Water, water, every where,
And all the boards did shrink;
Water, water, every where,
Nor any drop to drink.

I especially like this passage:

He prayeth best, who loveth best
All things both great and small;
For the dear God who loveth us,
He made and loveth all.

Have a terrific day, Gentle Reader, stay dry and safe and count your blessings in any case! There are always, always blessings to be thankful for, even in the midst of flooding, or whatever.

*hugs*

 

 

10 thoughts on ““Water, water, everywhere, and how the boards did shrink.”

  1. Chef William Chaney

    Great post, great pictures. We have had two weeks of heavy thunderstorms and rainfall because we have had three hurricanes running up our coast line. Well actually one is still hanging out there and we are expecting to get the full effect over the next 48 hours..I never knew that a cement roof could develop a leak but I know better now. Our roads are washed out but in Mexico we expect it. The trick is to find the large potholes that are covered by water. If we go someplace, we followw a bus or taxi and drive where they do. We have not found a sink hole in the road such as the one that little Mac likes so much. And I’ll be just as happy if we don’t find one. I love the rain but I also love working outdoors and I hate that progress outside has stopped for now. So many projects to get back to as soon as the storms pass. Thanks for the quote from The Rime of The Ancient Mariner, it has always been one of my favorites. When I get behind in my chores I sometimes feel that I have an albatross hanging around my neck until I get things done. Anyway enjoy your pond, perhaps the storms will go away for a little while and the water level will recede.

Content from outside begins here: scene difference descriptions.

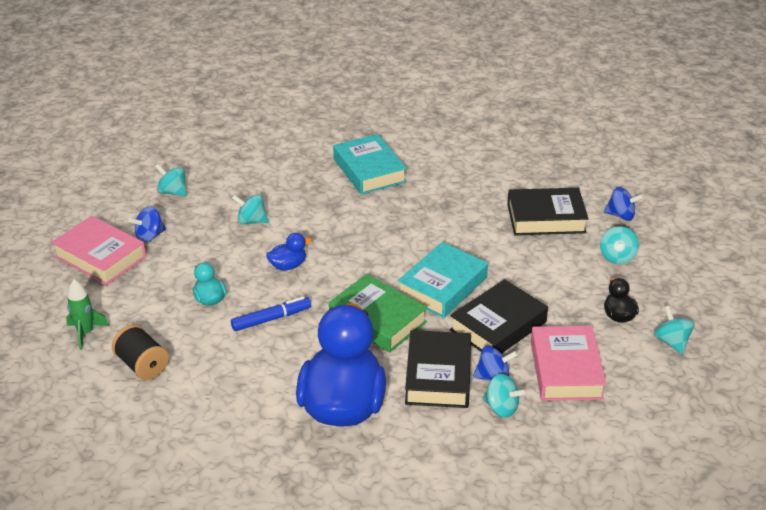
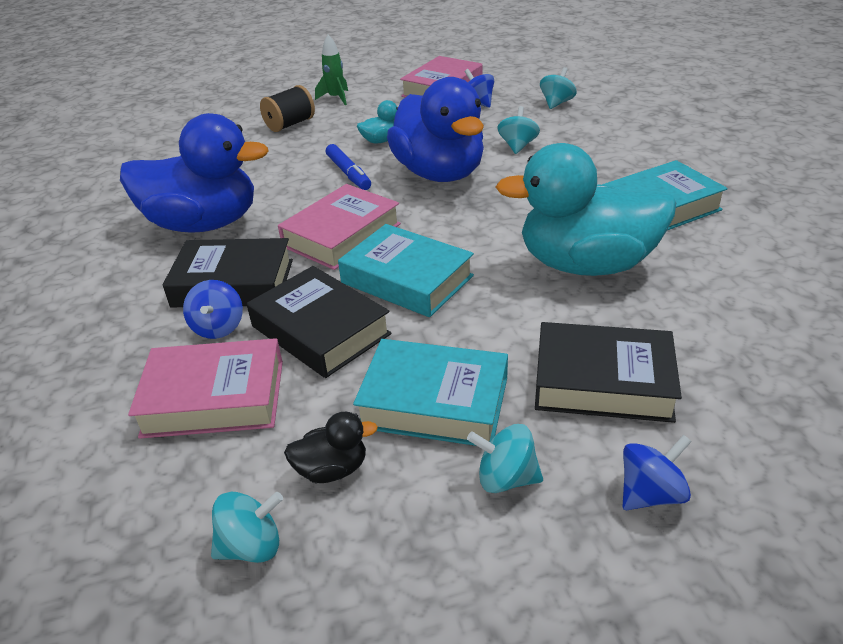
camera: 90 degrees right, 0 degrees up
blue duck [266,233,312,270] -> blue duck [387,77,484,182], size x2.46
green book [329,274,428,353] -> pink book [278,184,401,270]
turquoise spinning top [483,374,525,418] -> none
black book [507,188,588,235] -> black book turned 75 degrees counterclockwise [535,322,682,423]
blue spinning top [604,187,644,221] -> blue spinning top turned 135 degrees counterclockwise [623,435,692,510]
none -> turquoise book [353,339,508,446]
none -> turquoise duck [496,143,676,276]

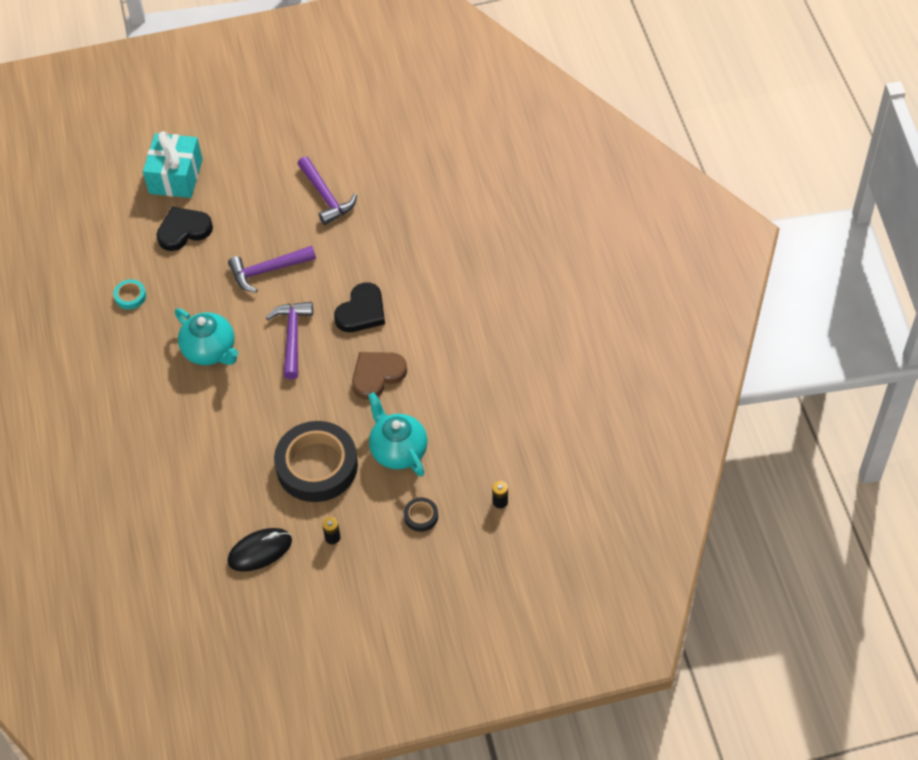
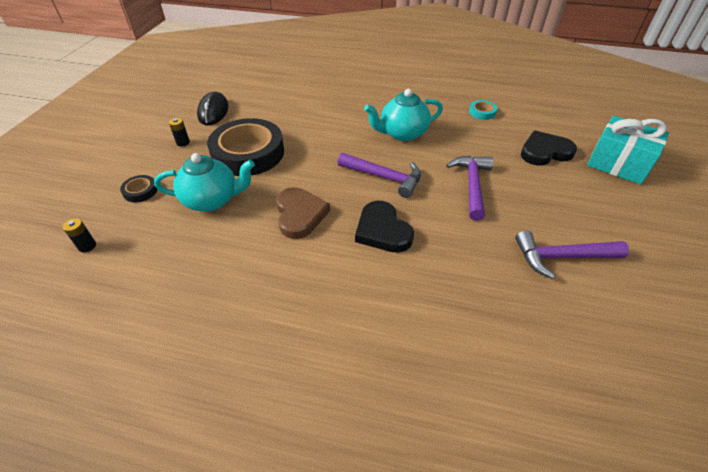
camera: 115 degrees right, 10 degrees down
black heart [156,207,213,251] -> black heart turned 105 degrees counterclockwise [521,131,577,166]

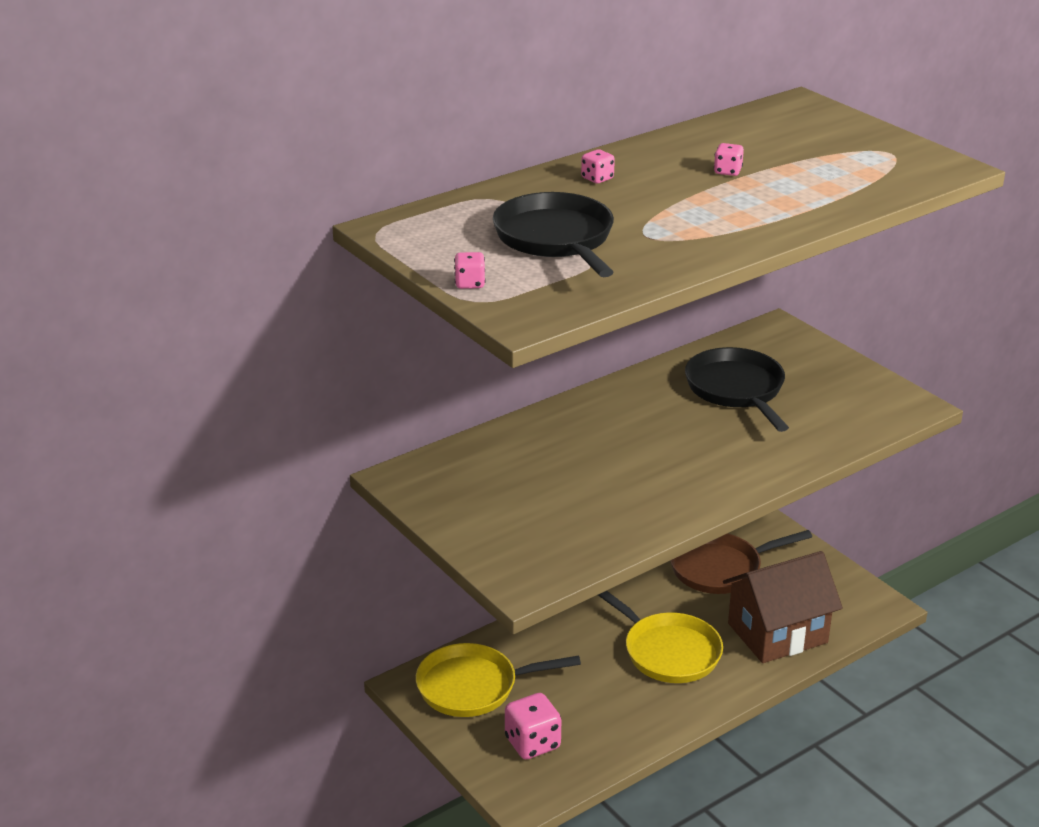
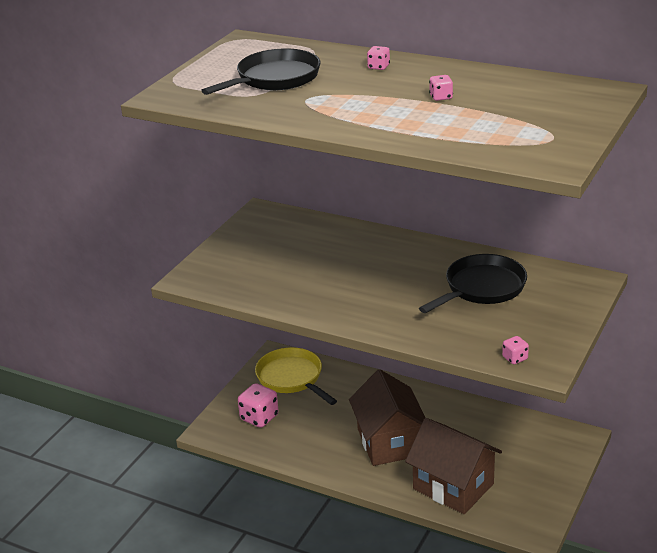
camera: 65 degrees right, 0 degrees up
pink dice [454,252,486,289] -> pink dice moved to [502,336,529,364]
yellow pan [598,591,723,683] -> brown house [349,369,425,466]
brown pan [670,530,812,594] -> none

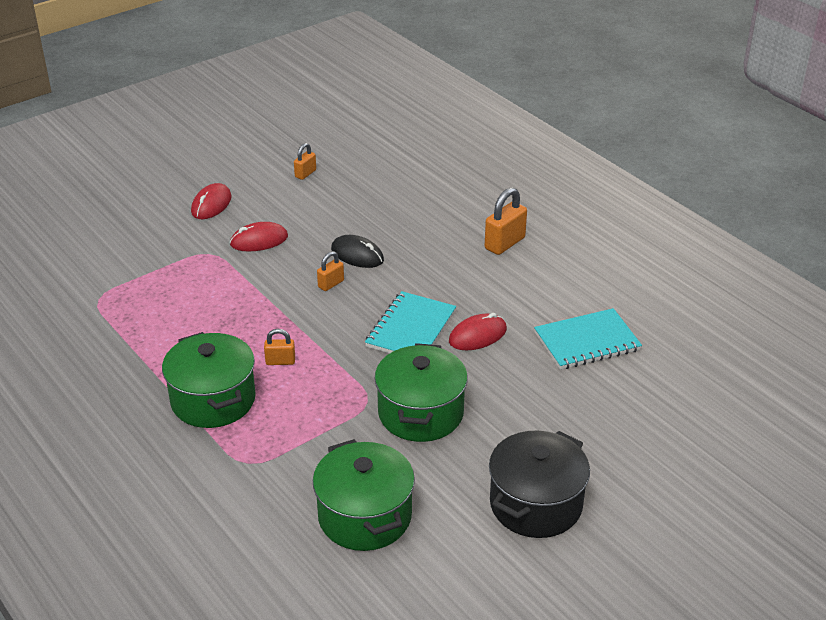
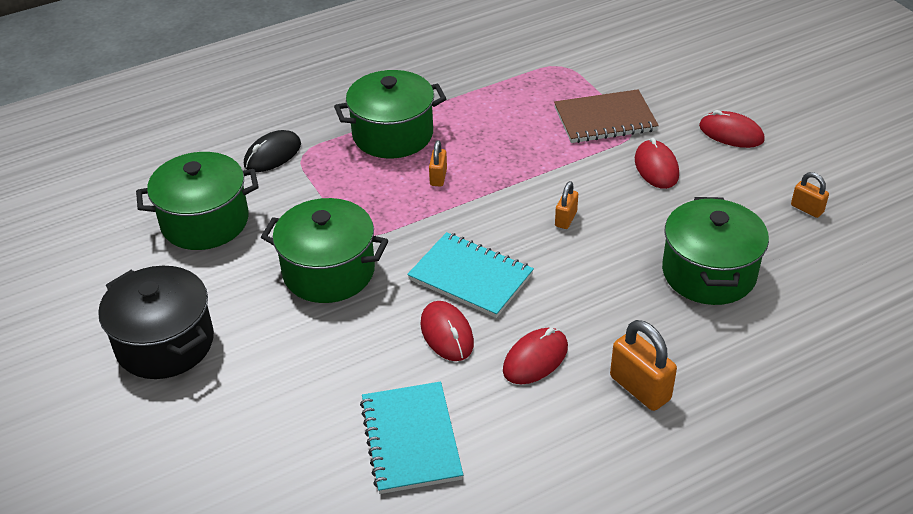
camera: 100 degrees right, 5 degrees up
orange padlock [317,251,344,291] -> orange padlock turned 60 degrees clockwise [555,181,578,229]
black mouse [331,235,384,268] -> black mouse moved to [244,130,301,172]
none -> red mouse [503,328,568,384]
none -> brown notebook [554,89,659,143]
none -> green pot [662,197,769,305]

    1. dramamamafive Post author

      Thanks Chef, I realize we aren’t the only ones with weather-related woes at this time! Hurricanes are something that we’ve never had to worry about here in flyover country, obviously. *phew* I feel the weight of the albatross hanging around my neck recently, too. I finally cleared out the weedy portion of my garden yesterday, and made 6 hills for watermelon-planting, and then discovered to my dismay that my packets of watermelon seeds fell out of my pocket somewhere between hauling hay from the shed, pulling weeds, and laying down a thick mulch! Oiy! Now when it rains someplace about a hundred watermelon seedlings will sprout, but I have no idea where!

  2. Alana

    When our village flooded in 2011, we were away on vacation about 10 hours away. We tried to keep up by looking for you tube videos. I remember one video of the flooding, set to music of Led Zepplin’s cover of “When the Levee Breaks” and it really set the mood for me. I think that was such an appropriate poem for you. I will try my best to steer your rains towards California.

    1. dramamamafive Post author

      Alana, thank you. I know that weather-related difficulties are fresh in your mind, after the winter you all had! We actually had two glorious, sunny, warm days with not a drop of rain, and things dried out just a bit and the pond level went down just a smidge. Now today it’s overcast and rainy again, but maybe we won’t get the usual 3″!

    1. dramamamafive Post author

      Thanks Kimberly—I know about California’s drought and I would send you some of this moisture if I could!

  3. Robin Follette

    I wish the weather would average out. It’s just crazy. Our wicked winter is carrying into a cold, wet spring. Your roads are crumbling (seriously, is the poison ivy thumbing its leaf at you??). It’s going to be 40° here tomorrow morning. I have a friend in Illinois who is fishing in her wheat field. And still, drought goes on in other parts of the country. I feel like I’m going to spend my summer concentrating on preparing for another winter with extreme cold and 200″ of snow. Happy medium! It’s not too much ask!

    1. dramamamafive Post author

      I’m with you, Robin! My kids who moved to Ohio feel like we’ve exchanged weather patterns with them: they are having the usual hot and dry that we usually have; we are getting the record rainfalls and mosquitoes that are more typical in Ohio. Gracious! Enough, already!